The FCA has told asset managers to do more to improve cyber security.
The regulator stated today (December 10) that asset managers must do more to ensure board and management committee cyber security decisions were based on careful consideration of the cyber risks arising from the nature, scale and complexity of the firm's activities and risk profile.
In late 2017 and early 2018 the FCA carried out a review with 20 firms in the asset management and wholesale banking sectors to check how they oversaw and managed their cyber security.
According to the regulator the firms varied in terms of their size, scale, operating models and geography with the asset management sample, for example, including firms with client assets ranging from less than £15bn to more than £500bn.
The regulator's review found where a firm relies on group-level or other centralised arrangements for maintaining cyber security, management committees and boards should assess whether these are fully aligned with the company's specific risks and ensure they addressed any identified gaps.

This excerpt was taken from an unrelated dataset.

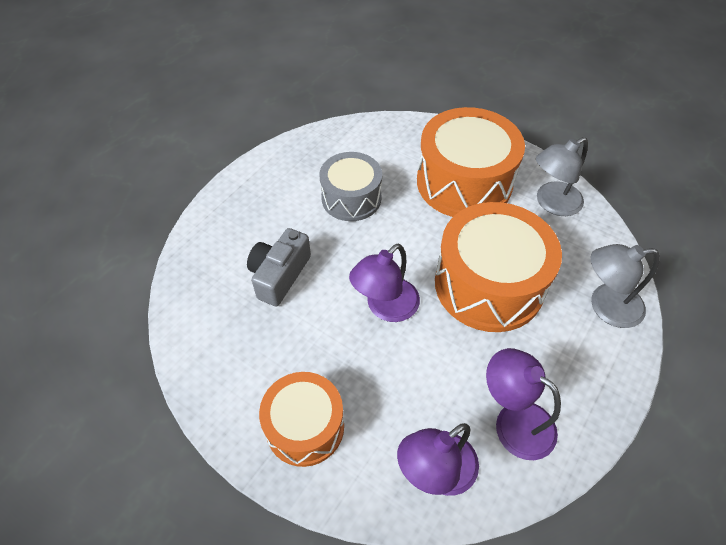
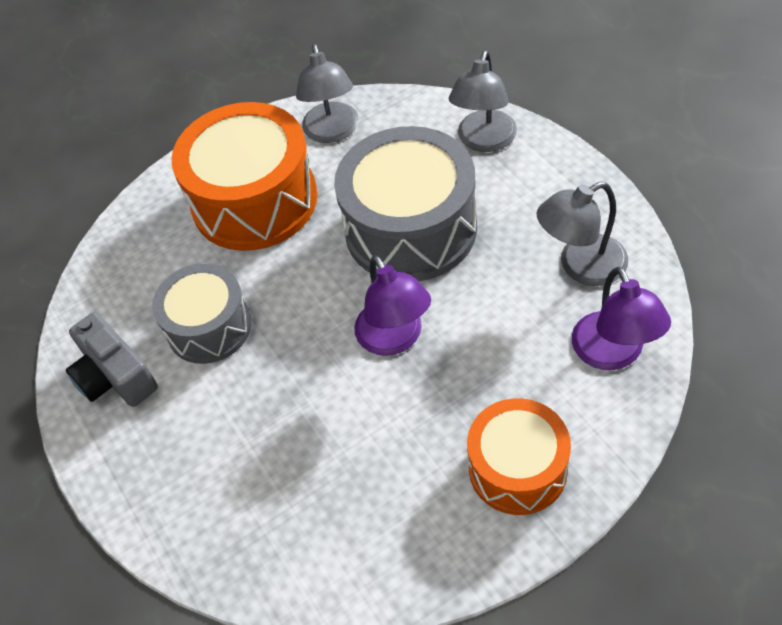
camera: 60 degrees left, 0 degrees up
(279, 275) = (290, 444): grey camera -> grey camera (115, 376)
(488, 284) = (411, 228): orange drum -> grey drum
(514, 421) = (581, 266): purple lamp -> grey lamp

Firms were told by the FCA they should take proactive steps to foster a security-centric culture which transforms cyber from an IT issue to an organisation-wide priority.

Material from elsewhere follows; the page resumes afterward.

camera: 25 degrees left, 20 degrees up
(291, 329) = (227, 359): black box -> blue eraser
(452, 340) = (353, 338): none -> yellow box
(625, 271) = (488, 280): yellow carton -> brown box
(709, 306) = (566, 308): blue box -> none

The FCA found firms generally lacked board members with strong familiarity or specific technical cyber-expertise.
Many said this was because of their size, low risk-profile or the limited availability of that skillset in the wider independent non-executive director population.
Given the overall responsibilities of board members, which include providing effective challenge and oversight, the FCA said this raised an important question about what ongoing training and simulation exercises firms took to strengthen capabilities at that level.

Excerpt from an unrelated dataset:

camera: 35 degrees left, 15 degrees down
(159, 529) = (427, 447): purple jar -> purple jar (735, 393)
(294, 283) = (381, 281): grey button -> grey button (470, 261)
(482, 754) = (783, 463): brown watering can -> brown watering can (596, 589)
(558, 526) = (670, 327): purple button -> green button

Some firms were found to have hired third-party firms or advisers to independently advise them on cyber security.
Some asset managers were found to have arranged presentations from chief information security officers and other specialists from peers in other firms and industries.
But the FCA flagged concerns that retaining the services of third parties to assist and advise board members on cyber matters could result in over-reliance on these services.
The FCA stated: "This could affect the firm's development of its own in-house cyber capabilities and the longer-term abilities of the board to objectively assess their firm's cyber and control environment."
Another area of concern was management information.
The regulator was worried about bosses being bombarded with too much detail or information without context resulting in boards being unable to identify meaningful trends.
Mark Locke, communications director of consultants Lang Cat, said with the senior managers regime coming into force next year this was a timely reminder that bosses need to make sure they either improve their IT knowledge or get individuals on the board who fully grasp cyber security risks.
Mr Locke said: "The asset management and wider financial community has had a lot of regulation to deal with in terms of General Data Protection Regulation (GDPR) and Mifid II but cyber security is vital.